We can’t outright stop this problem but there are things we can do to help work towards a solution. To reduce the problems caused by the plastics that we depend on, we need to minimize our usage of them. There are lots of different ways to do this, and it can even be done in our small community with limited places to shop. Whenever you think you need a new plastic product, consider the following, more eco-friendly, alternative options.
Starting with the bathroom
There are many alternatives to the plastics we are so accustomed to using. Shampoo bottles can be switched to shampoo bars which can be bought in Muskoka at either Bulk Barn or Soapstones. Plastic toothbrushes, which are not recyclable, can be switched out for bamboo ones which are sold at Sustain Eco Store in Huntsville. Loofah sponges can be switched out for Soapstone’s Scrub a Dubs. They use natural loofah combined with other products to make a sweet-smelling exfoliator. You can also swap out sanitary products. These products are not recyclable or biodegradable and are used every single month. A Diva Cup is a cost-effective way to reduce this waste. This easy-to-use and reusable product can be found in grocery and convenience stores across Muskoka.
Moving into the kitchen
There are hundreds of other products that can be used more sustainably.
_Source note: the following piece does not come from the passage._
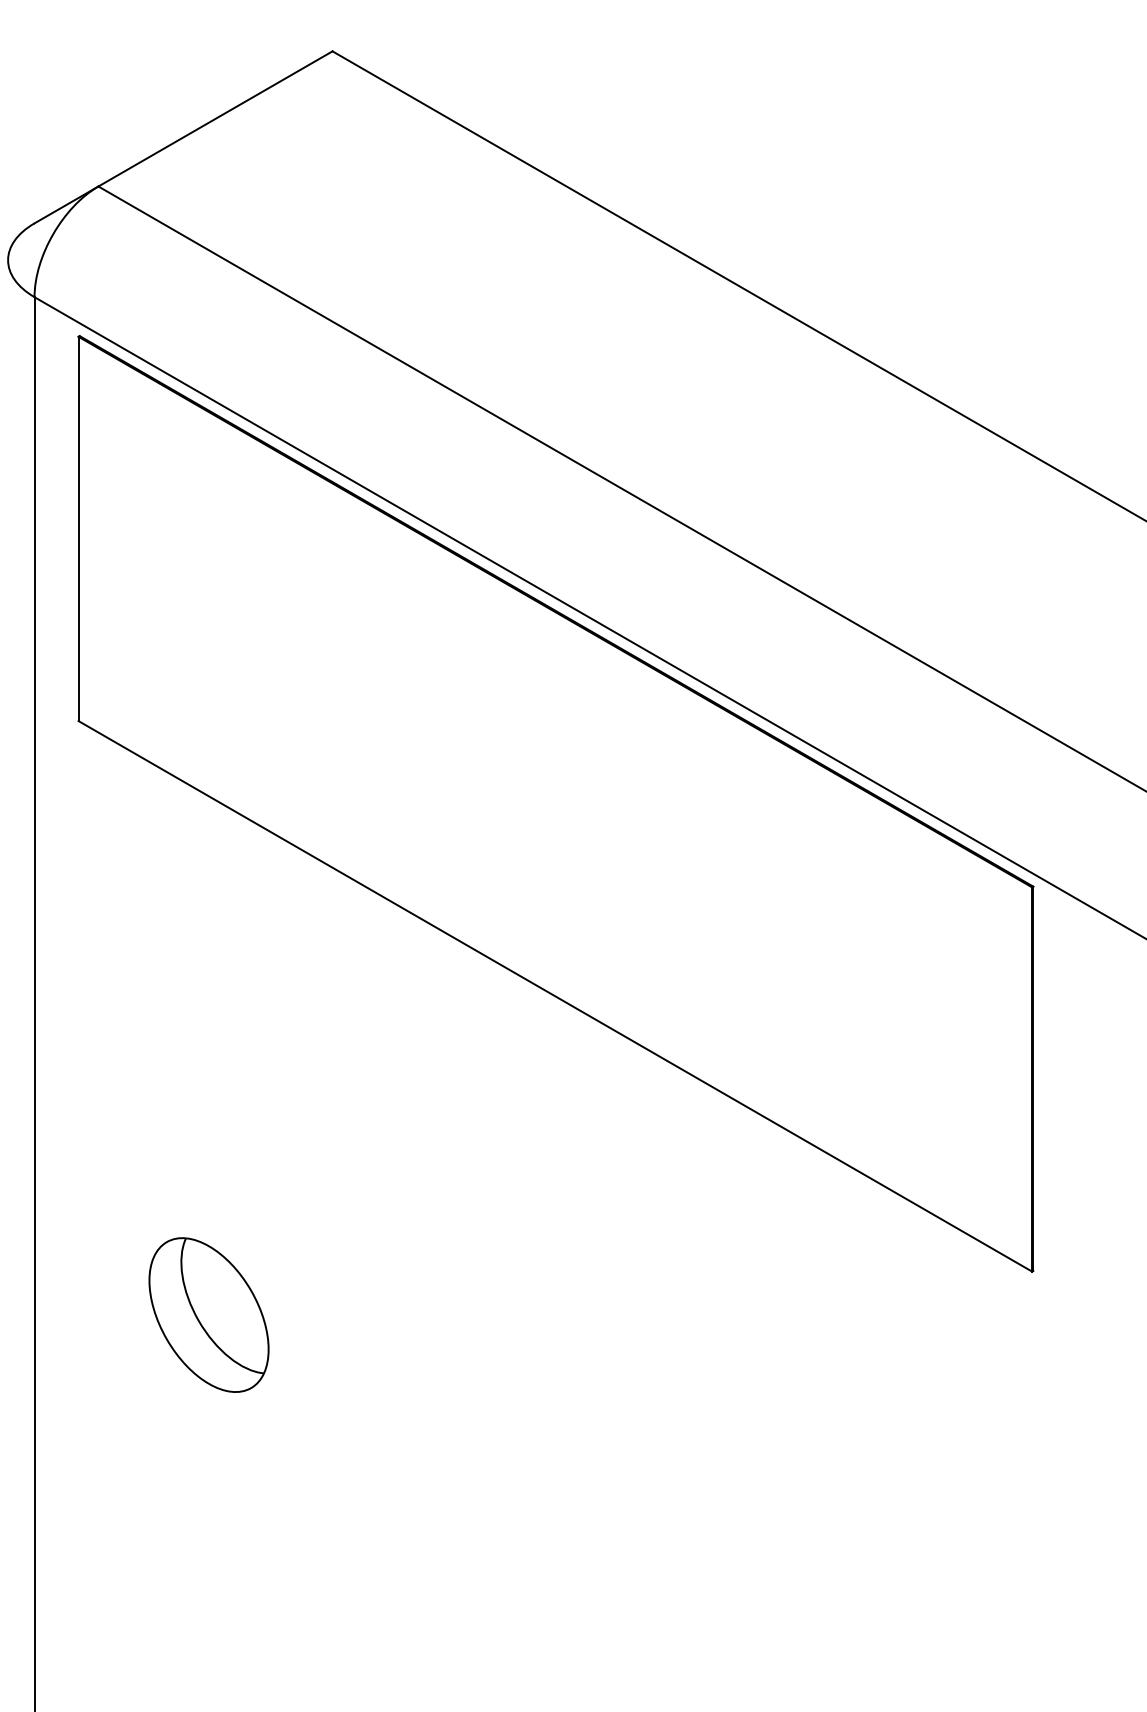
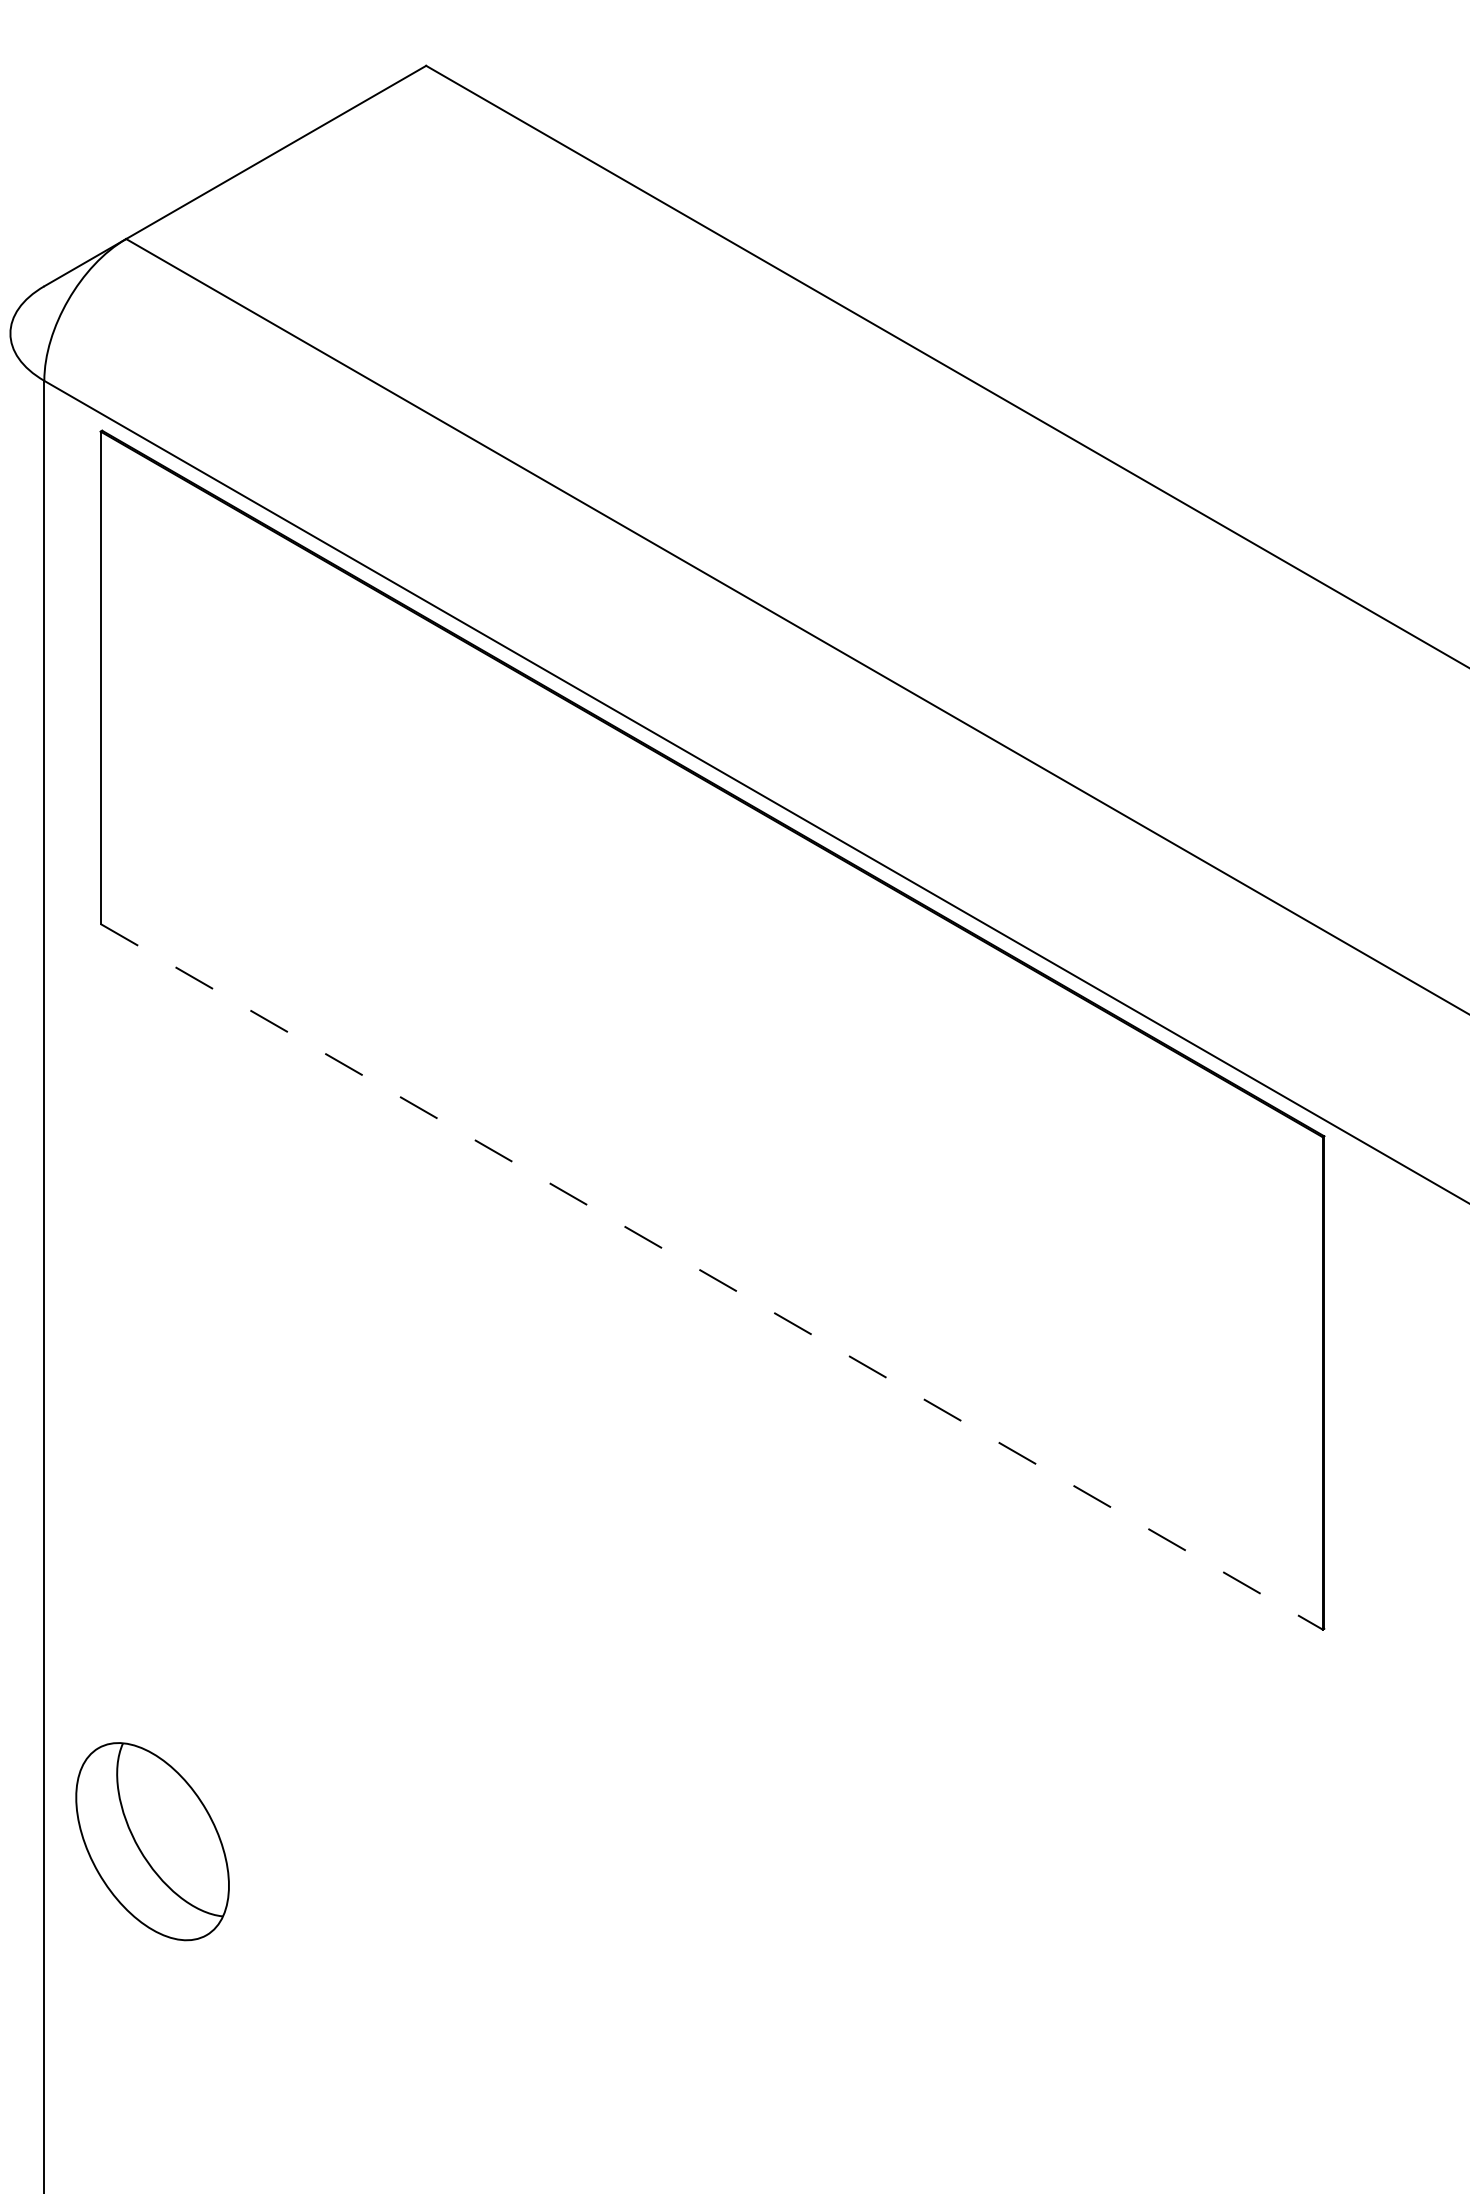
line: (555, 996) -> (711, 1277), solid -> dashed
part: (208, 1314) -> (151, 1840), moved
First off, soap refills can be bought in lots of stores throughout Muskoka so you don’t have to buy a new container every time you need more soap. To reduce plastic even further, hand soap can be swapped for bar soap and at Sustain Eco Store you can bring in a container to refill your soap supply. This is just one of the things in the kitchen that can be made more eco-friendly.
Finally, you can even become eco-friendlier when you’re shopping and running errands. At Bulk Barn, there is an option to bring in your own containers to fill, instead of using the plastic bags that are provided. And when shopping, try to avoid synthetic fabrics and stick to the naturals. The comfort of cotton can also help reduce the amount of micro plastics that enter the lake!
These are just a few of the thousands of ways to reduce the amount of plastic used by the individual. In no way do I expect anyone to throw away all the plastic products that they have and spend a fortune to replace each one. I just hope that the next time anyone in Muskoka goes to town to replace a product they consider an eco-friendly alternative. 🙂
Alicia McLinden is a grade 12 student at Huntsville High School. She plans to take Environmental Science at McMaster University next year.